By Jerry Francis
Seventy-four-year-old retired lorry driver, Yeoh Say Bah, has become a celebrity in Taman Tinggi and surrounding housing estates in Ipoh. Every morning from Monday to Friday, if the weather permits, he is seen keeping the children’s playground and its jogging track near his house clean and tidy.
It began about six months ago when he decided to pick up a cangkul and started to trim the grass around the track, as well as collecting litter and ensuring the drains were not clogged. Dressed neatly in short pants and shirt, he begins the routine at 5am and finishes at about 8.30am. He starts by collecting litter and pieces of broken bottles and checking the drains.
In the beginning, everyone thought Say Bah was just an eccentric. While most of the senior citizens are taking a morning walk around the track daily, he is keeping himself busy by cleaning it.
Not only does he clean round the 400-metre circular jogging track once but goes a second time. The residents, particularly the estimated 50 regular morning walkers and joggers, frequently stop to have a friendly chat with this old talkative man with a mission. They are very appreciative of his work. Some have even raised a small contribution to get him a new cangkul.

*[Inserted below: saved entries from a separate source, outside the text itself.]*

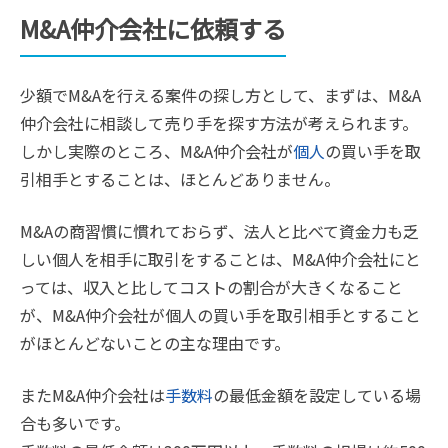
M&A仲介会社に依頼する
少額でM&Aを行える案件の探し方として、まずは、M&A
仲介会社に相談して売り手を探す方法が考えられます。
しかし実際のところ、M&A仲介会社が
個人
の買い手を取
引相手とすることは、ほとんどありません。
M&Aの商習慣に慣れておらず、法人と比べて資金力も乏
しい個人を相手に取引をすることは、M&A仲介会社にと
っては、収入と比してコストの割合が大きくなること
が、M&A仲介会社が個人の買い手を取引相手とすること
がほとんどないことの主な理由です。
またM&A仲介会社は
手数料
の最低金額を設定している場
合も多いです。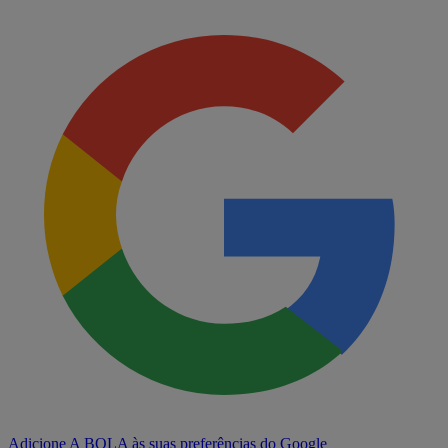
Adicione A BOLA às suas preferências do Google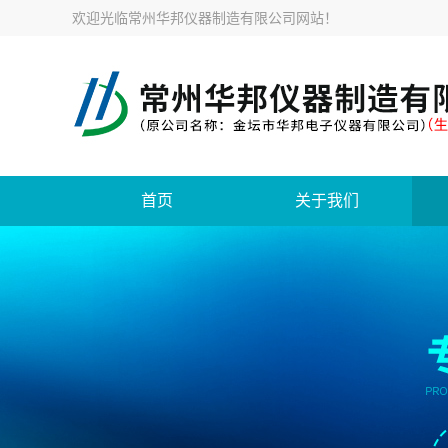
欢迎光临
常州华邦仪器制造有限公司网站
！
首页
关于我们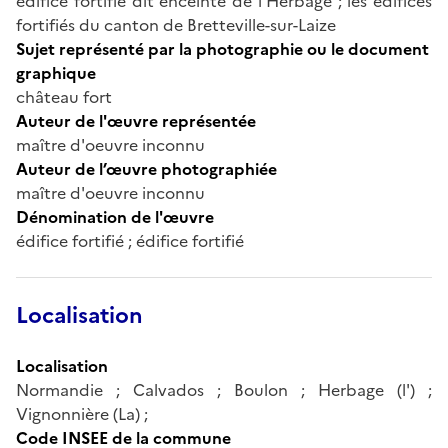
édifice fortifié dit enceinte de l'Herbage ; les édifices
fortifiés du canton de Bretteville-sur-Laize
Sujet représenté par la photographie ou le document
graphique
château fort
Auteur de l'œuvre représentée
maître d'oeuvre inconnu
Auteur de l’œuvre photographiée
maître d'oeuvre inconnu
Dénomination de l'œuvre
édifice fortifié ; édifice fortifié
Localisation
Localisation
Normandie ; Calvados ; Boulon ; Herbage (l') ;
Vignonnière (La) ;
Code INSEE de la commune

Driven by curiosity, I set out to find what had driven Say Bah into carrying out the task, which the Ipoh City Council should be doing? I interrupted him recently while he was busy trimming the jogging track and posed the question.
“No-one prompted me to do this. I was just dismayed over the city council’s failure to properly maintain the playground and jogging track and decided to do my part,” he explained. “I can’t bear to see all the litter, clogged drains and overgrown grass around. By doing something, I am also getting some morning exercise,” he added in a positive spirit.

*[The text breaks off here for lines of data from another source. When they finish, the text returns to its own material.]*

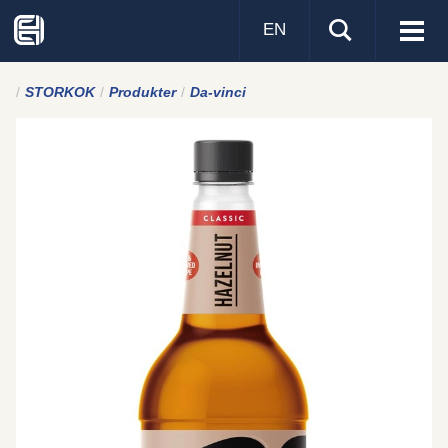
EN
Visa
men
STORKOK
Produkter
Da-vinci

“I’m glad the residents in this area are appreciative of what I am doing. I hope I can inspire them to keep the area clean and tidy,” he said. He hopes to set a good example through his effort.
Say Bah has personally appealed to the youths who frequently ‘lepak’ in the playground, not to litter and smash bottles on the concrete jogging track as the pieces of glasses could hurt those using the track, particularly children. He told them that he would not mind collecting the litter daily if they could leave them in one place.

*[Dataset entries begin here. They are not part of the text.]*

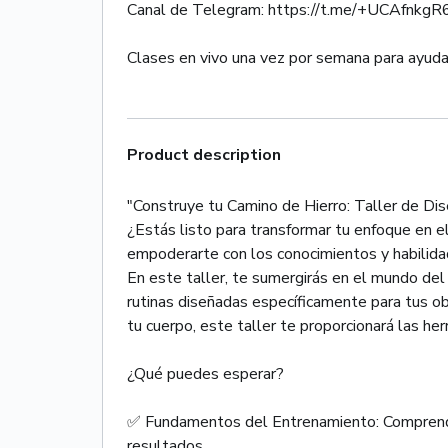
Canal de Telegram: https://t.me/+UCAfnkg
Product description
"Construye tu Camino de Hierro: Taller de Di
¿Estás listo para transformar tu enfoque en e
empoderarte con los conocimientos y habilidad
En este taller, te sumergirás en el mundo de
rutinas diseñadas específicamente para tus ob
tu cuerpo, este taller te proporcionará las he
¿Qué puedes esperar?
✅ Fundamentos del Entrenamiento: Comprende 
resultados.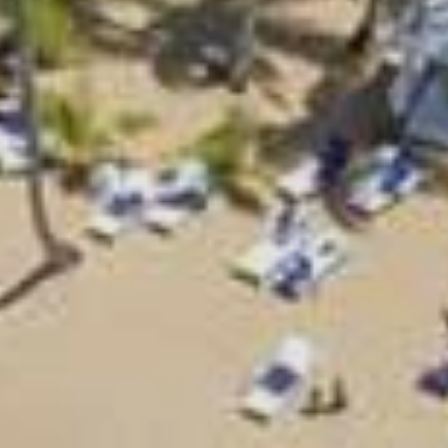
WhatsApp
Facebook
LinkedIn
Twitter / X
Copia Link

He was amused when some city council’s health inspectors came to check on aedes mosquitoes in his house. “I’m disappointed with the city council,” said Say Bah, who is very vocal in his criticism of the city council.
“Why inspect the houses which have no mosquito breeding grounds? They should first inspect the drains around the housing estate and clear the overgrown bushes and the rubbish dumps regularly,” he stressed.
He claimed that the city council was not efficient. “If only I can write I would send complaint after complaint to the city council and the state government every day,” he said.
Say Bah is one of the many civic-conscious residents in the city. There are other similar “unsung heros” like him – doing the work for the city council, to prove that the residents do care about keeping the city clean.